The infrastructure in the irrigation schemes is not in place yet. Construction of the irrigation schemes is likely to start in 2021 with all processes involved pointing to this fact. PRIDE is yet to identify contractors to put in place necessary infrastructure that will define a proper scheme.
However, the wheels preparing the beneficiary communities are already in motion. Experts in different fields from government departments, district implementing teams and others players involved have gone all out to put in place different strategies and approaches that are positioning beneficiary communities for optimal tapping of benefits once the schemes are fully operational.
“As a family, we were assisted to draw up a three year family vision, the approaches we will follow to achieve our vision while also considering threats and opportunities in the process,” explains Ephraim Chilongo, a beneficiary farmer from Village Headman Kenani in Paramount Chief Kyungu’s area in Karonga, a district that sits 245 kilometres north of Mzuzu City, the northern region administrative headquarters.
Through the Household Approach PRIDE introduced in the project communities, households have been trained and encouraged to come up with visions that will they have to work towards achieving. The visions are put up through drawings in a participatory manner involving all household members.
“I took part in drawing up our vision. That is why I can ably explain it,” says Fyness Msiska, Chilongo’s wife.
In their 3-year-old vision, Chilongo and his wife want to achieve a beautiful iron sheet-thatched house, plenty of livestock including cows.
“We know we will achieve this because PRIDE has already given us five goats which we are raising.
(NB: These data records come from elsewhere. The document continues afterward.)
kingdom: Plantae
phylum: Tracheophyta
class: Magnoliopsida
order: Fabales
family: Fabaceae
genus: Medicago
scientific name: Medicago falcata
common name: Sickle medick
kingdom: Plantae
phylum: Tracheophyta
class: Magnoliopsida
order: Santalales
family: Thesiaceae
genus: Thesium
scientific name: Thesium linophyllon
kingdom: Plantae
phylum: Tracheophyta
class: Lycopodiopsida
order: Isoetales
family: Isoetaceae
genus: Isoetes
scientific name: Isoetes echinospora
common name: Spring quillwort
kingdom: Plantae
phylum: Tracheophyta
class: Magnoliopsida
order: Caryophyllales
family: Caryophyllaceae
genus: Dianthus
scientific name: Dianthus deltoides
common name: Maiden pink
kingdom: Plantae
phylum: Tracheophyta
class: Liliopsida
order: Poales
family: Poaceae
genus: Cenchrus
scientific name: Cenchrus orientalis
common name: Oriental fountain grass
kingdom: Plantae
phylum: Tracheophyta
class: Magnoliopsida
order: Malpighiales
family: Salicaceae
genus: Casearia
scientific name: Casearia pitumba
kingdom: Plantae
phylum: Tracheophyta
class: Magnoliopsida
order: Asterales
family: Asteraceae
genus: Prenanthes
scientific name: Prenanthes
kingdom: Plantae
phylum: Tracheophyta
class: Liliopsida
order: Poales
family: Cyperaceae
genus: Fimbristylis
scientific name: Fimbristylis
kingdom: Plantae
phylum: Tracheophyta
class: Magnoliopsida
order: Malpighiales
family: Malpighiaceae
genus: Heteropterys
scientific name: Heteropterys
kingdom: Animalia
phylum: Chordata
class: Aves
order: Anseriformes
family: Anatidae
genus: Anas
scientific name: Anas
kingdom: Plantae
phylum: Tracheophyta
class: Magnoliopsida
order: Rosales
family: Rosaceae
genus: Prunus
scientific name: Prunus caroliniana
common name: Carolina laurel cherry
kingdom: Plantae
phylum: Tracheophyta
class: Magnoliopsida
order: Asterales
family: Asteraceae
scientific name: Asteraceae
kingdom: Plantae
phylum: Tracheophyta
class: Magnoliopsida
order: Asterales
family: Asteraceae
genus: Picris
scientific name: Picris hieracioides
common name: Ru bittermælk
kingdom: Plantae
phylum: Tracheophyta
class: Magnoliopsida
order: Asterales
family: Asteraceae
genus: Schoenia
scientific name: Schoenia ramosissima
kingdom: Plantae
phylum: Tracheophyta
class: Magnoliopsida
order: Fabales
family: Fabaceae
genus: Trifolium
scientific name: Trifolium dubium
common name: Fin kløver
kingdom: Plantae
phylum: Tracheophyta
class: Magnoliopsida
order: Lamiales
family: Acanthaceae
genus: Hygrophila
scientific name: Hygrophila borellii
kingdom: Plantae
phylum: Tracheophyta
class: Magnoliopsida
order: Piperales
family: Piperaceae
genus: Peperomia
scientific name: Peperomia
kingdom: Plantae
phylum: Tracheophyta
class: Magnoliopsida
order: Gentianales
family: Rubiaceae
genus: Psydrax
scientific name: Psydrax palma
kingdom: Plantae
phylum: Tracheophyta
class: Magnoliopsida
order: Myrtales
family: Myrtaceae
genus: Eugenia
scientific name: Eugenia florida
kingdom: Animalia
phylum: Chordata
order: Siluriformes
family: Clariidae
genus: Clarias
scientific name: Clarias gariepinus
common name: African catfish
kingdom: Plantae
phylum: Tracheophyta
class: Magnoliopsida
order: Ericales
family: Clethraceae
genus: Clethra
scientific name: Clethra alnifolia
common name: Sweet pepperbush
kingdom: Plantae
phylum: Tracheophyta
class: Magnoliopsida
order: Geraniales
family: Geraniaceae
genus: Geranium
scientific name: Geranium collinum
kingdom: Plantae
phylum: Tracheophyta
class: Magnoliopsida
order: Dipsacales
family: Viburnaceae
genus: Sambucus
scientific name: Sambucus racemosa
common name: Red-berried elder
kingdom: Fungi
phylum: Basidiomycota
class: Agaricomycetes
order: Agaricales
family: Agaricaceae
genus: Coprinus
When they multiply, we will pass-on to another household the same number of goats,” he says.
Chitipa District Irrigation Officer, Brino White discloses that the different approaches and strategies aim to prepare the households in all communities hosting the schemes so that they benefit more when the schemes are fully operational.
“We don’t want them (households) to be caught unprepared to take advantage of the schemes. This is why in all their visions they have the schemes in mind,” he says.
Household approach aside, Farmer Field Schools, Farmer Business Schools and the Good Agriculture Practices (GAPs) are some of the approaches and strategies put in place for farmers to achieve more once the schemes are operational.